Through this stage as progress is being made some meat has been put on the bone, perhaps some market research completed , even the framework for a product or service defined or sketched out.
Depending on the promoter’s approach, skill and experience there are supports available through state-sponsored programs, there are a range of programs which usually provide incubation centre facilities, training, coaching and mentoring, professional services support. There is a broad range of these programs and different types of cash and professional support; sometimes through subsidies sometimes the entity providing the support requires some small equity in the promoters venture in return for their support, which also demonstrates their willingness to share risk. Some examples are:-
· Business innovation centres such as Dublin Business Innovation Centre (DBIC)
· University Enterprise centres such as
o Nova in UCD
o Invent in DCU
· DCU Ryan academy programs – propeller/techstart
· County enterprise board centres
Seed Funding (Up to circa €500k)
Though still in the early stages, the promoter would normally have a clearer proposition for the market, perhaps a working proof of concept tested with prospective target friendly customers. The promoter at this stage usually is seeking funding to resource completion of product or service development; at least the initial market release and initial sales to the beach head target market. This is still a reasonably high risk phase, where neither the product, service, market or promoter are proven, so the sources of funding as specific.
Government supports through mainly EI and IDA include
· High Potential Start Up program and related financial supports such as matching funding, in the form of a convertible loan note.
· Government supported R & D vouchers and grants.
· Government funded seed funds administered by banks and professional investment firms e.g. Dublin Seed Capital Fund
Business Angels, high net worth individuals who are seeking investments in early stage companies, or syndicates of angel investors who share the risk and bring greater expertise to support their investments.
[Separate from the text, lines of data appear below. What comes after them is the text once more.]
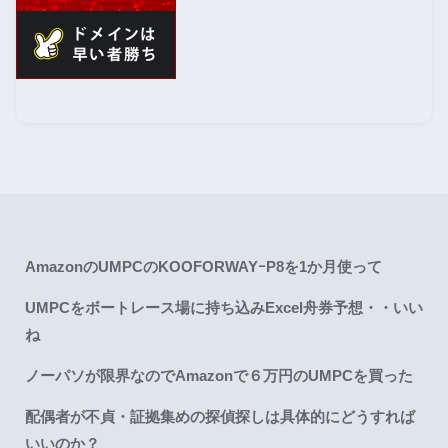
AmazonのUMPCのKOOFORWAYｰP8を1か月使って
UMPCをボートレース場に持ち込みExcel舟券予想・・いい
ね
ノーパソが限界なのでAmazonで６万円のUMPCを買った
配偶者が不貞・証拠集めの探偵探しは具体的にどうすれば
いいのか？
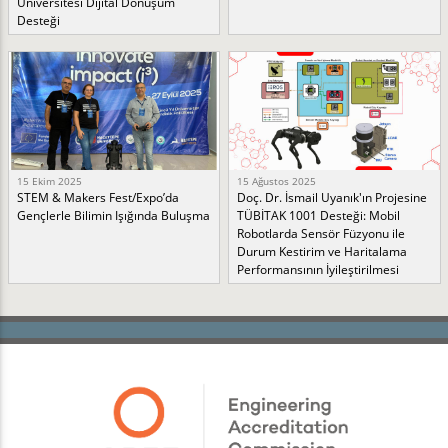
Üniversitesi Dijital Dönüşüm
Desteği
15 Ekim 2025
15 Ağustos 2025
STEM & Makers Fest/Expo’da
Doç. Dr. İsmail Uyanık'ın Projesine
Gençlerle Bilimin Işığında Buluşma
TÜBİTAK 1001 Desteği: Mobil
Robotlarda Sensör Füzyonu ile
Durum Kestirim ve Haritalama
Performansının İyileştirilmesi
There are several Angel types:-
· Full added value investors who want to become actively involved on a day-to-day basis providing their skills and experience to achieve the goals of the business coupled with a financial investment.
· Partial added value investors, similar to above but more advice and support, also perhaps taking on specific tasks or projects, but not engaging full time.
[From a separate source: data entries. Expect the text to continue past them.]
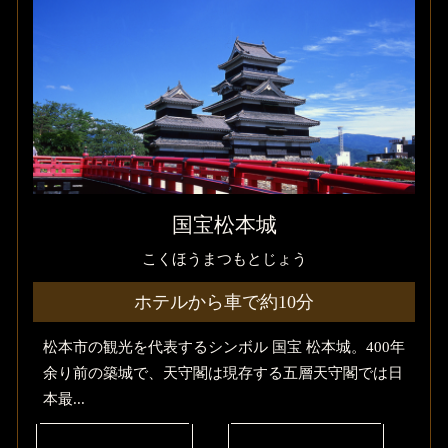
国宝松本城
こくほうまつもとじょう
ホテルから車で約10分
松本市の観光を代表するシンボル 国宝 松本城。400年
余り前の築城で、天守閣は現存する五層天守閣では日
本最...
· Board engagement investors who will aid in the strategy and governance of the company but keep an arm’s length from the day-to-day operations.
· Arm’s length investors, who want to invest money but do not want any active engagement apart from getting regular updates on progress.
IBAN & HALO entities exist across the country and provide structured processes for introducing promoters to business angels and angel syndicates.
Some of the venture capital firms will invest at this stage and specialise in early stage companies, often they may have an administration role for government supplied seed capital. Crescent Capital in NI is an example and in ROI Kernel and Enterprise Equity are examples. As is the Dublin Seed Capital Fund.
Scaling Early Stage and Growth Funding (Funding greater than circa 500k)
This is the stage normally where the promoter has paying clients, revenue streams and has proven the model and now needs to scale the business perhaps refining the product or service or follow-on product development, but more importantly ramping sales, customer acquisition and market share.
The largest source of funding at present in Ireland is via the VCs who have the access to funds whether private or public, the skills and processes, to support the entity scaling.
Often at this stage a source of funding may also be a strategic partner, supplier or customer, a stakeholder who has seen the value proposition and has a strategic interest in its success.